Review originally posted on Bibliophilia, Please.The Rules for Disappearing
is probably one of my favorite contemporaries that I've read. While I am not usually drawn to the genre, I chose to read and review this novel because the author, Ashley Elston, is from my area. I read the book well before it's time on my reading schedule because I was a bit curious about the writing style, and I like glancing at the first page when I'm scheduling myself a certain amount of reading time. The next day, I had finished the book.
I guess I should tell you a little about the book itself. I want to call The Rules for Disappearing
a light read because I breezed through it, though it's not necessarily light subject matter. Bad guys being out to get you and ending up in the Witness Protection Program isn't exactly a walk in the park. Poor Meg has to deal with constant upheaval, a loss of her former life, being deterred from making any new connections, a closed off day, a breaking down sister, and an alcoholic mom. However, it was easy for me to connect with her because she still goes through many things that teenagers deal with, Witness Protection or not. Meg feels like she's an outcast with ugly clothes, betrayed by her friends, and responsible for sticking her nose precisely where it doesn't belong. I think we've all been there. I felt like a lot of what Meg went through was metaphors for those (and other) teen struggles.
I really liked most of the characters, which helped move the story along. Meg was tired of her situation, and I love that she decided to do something about it. The mom in me was screaming at her because it was a terrible idea, but still.
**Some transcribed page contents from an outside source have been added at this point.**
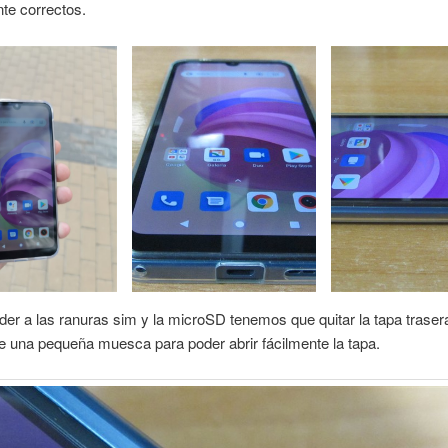
te correctos.
er a las ranuras sim y la microSD tenemos que quitar la tapa traser
ene una pequeña muesca para poder abrir fácilmente la tapa.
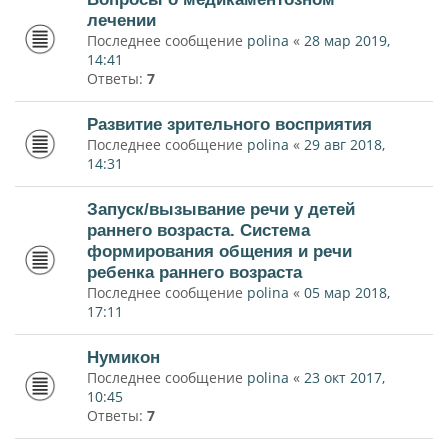
лечении
Последнее сообщение
polina
«
28 мар 2019,
14:41
Ответы:
7
Развитие зрительного восприятия
Последнее сообщение
polina
«
29 авг 2018,
14:31
Запуск/вызывание речи у детей
раннего возраста. Система
формирования общения и речи
ребенка раннего возраста
Последнее сообщение
polina
«
05 мар 2018,
17:11
Нумикон
Последнее сообщение
polina
«
23 окт 2017,
10:45
Ответы:
7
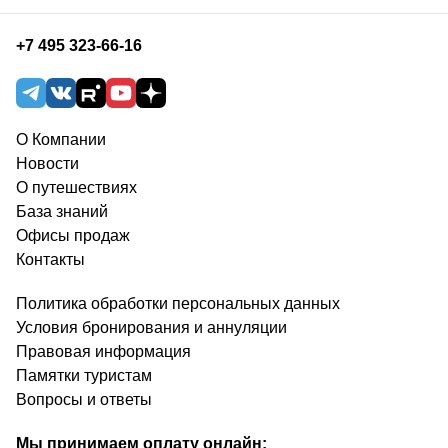
+7 495 323-66-16
О Компании
Новости
О путешествиях
База знаний
Офисы продаж
Контакты
Политика обработки персональных данных
Условия бронирования и аннуляции
Правовая информация
Памятки туристам
Вопросы и ответы
Мы принимаем оплату онлайн:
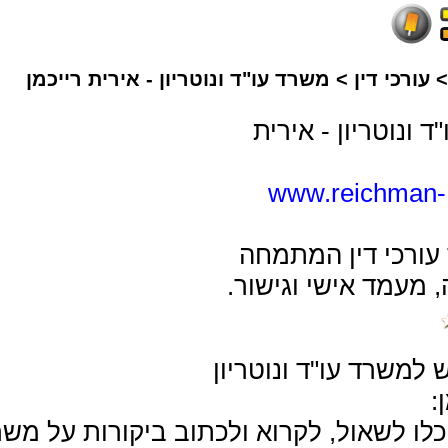
עורכי דין
>
משרד עו"ד ונוטריון - אירית רייכמן
 ונוטריון - אירית
www.reichman-
עורכי דין המתמחה
 מעמד אישי וגישור.
 למשרד עו"ד ונוטריון
ן:
כלו לשאול, לקרוא ולכתוב ביקורות על משר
You have to love a YA heroine that doesn't just lie down and accept what's happened to her or wait on Prince Charming to rescue her. She also loves her family despite their flaws, real or imagined, and is very protective of her little sister, Teeny. Ethan, the love interest, stole my heart. He didn't give up on Meg no matter how many times she pushed him away, and he was always there for her, no questions asked. I even liked Meg's parents - Dad really did have their best interests at heart and Mom was trying, dammit.
I don't want to give too much of the story away because it really is a fun read. I was never exactly surprised by the events in the book, but I didn't grow bored with them. There was just enough suspense to keep me interested, but not so much tension that it made me skip ahead in the book. (Yes, I am guilty of that.) There is some romance involved in the book, but if that isn't your thing, rest assured that it does not overwhelm the story's plot.
All in all, I think The Rules for Disappearing
will be enjoyed by most YA readers, especially teens. It's a great mystery with realistic characters and is a fun and easy read.4.5/5 Stars*To satisfy FTC guidelines, I am disclosing that I received the book for reviewing purposes as a part of Itching for Books Blog Tours in exchange for an honest review. The advance digital copy was provided to the tour by the publisher, which has in no way affected the outcome. All opinions expressed are rambling, honest, and completely my own.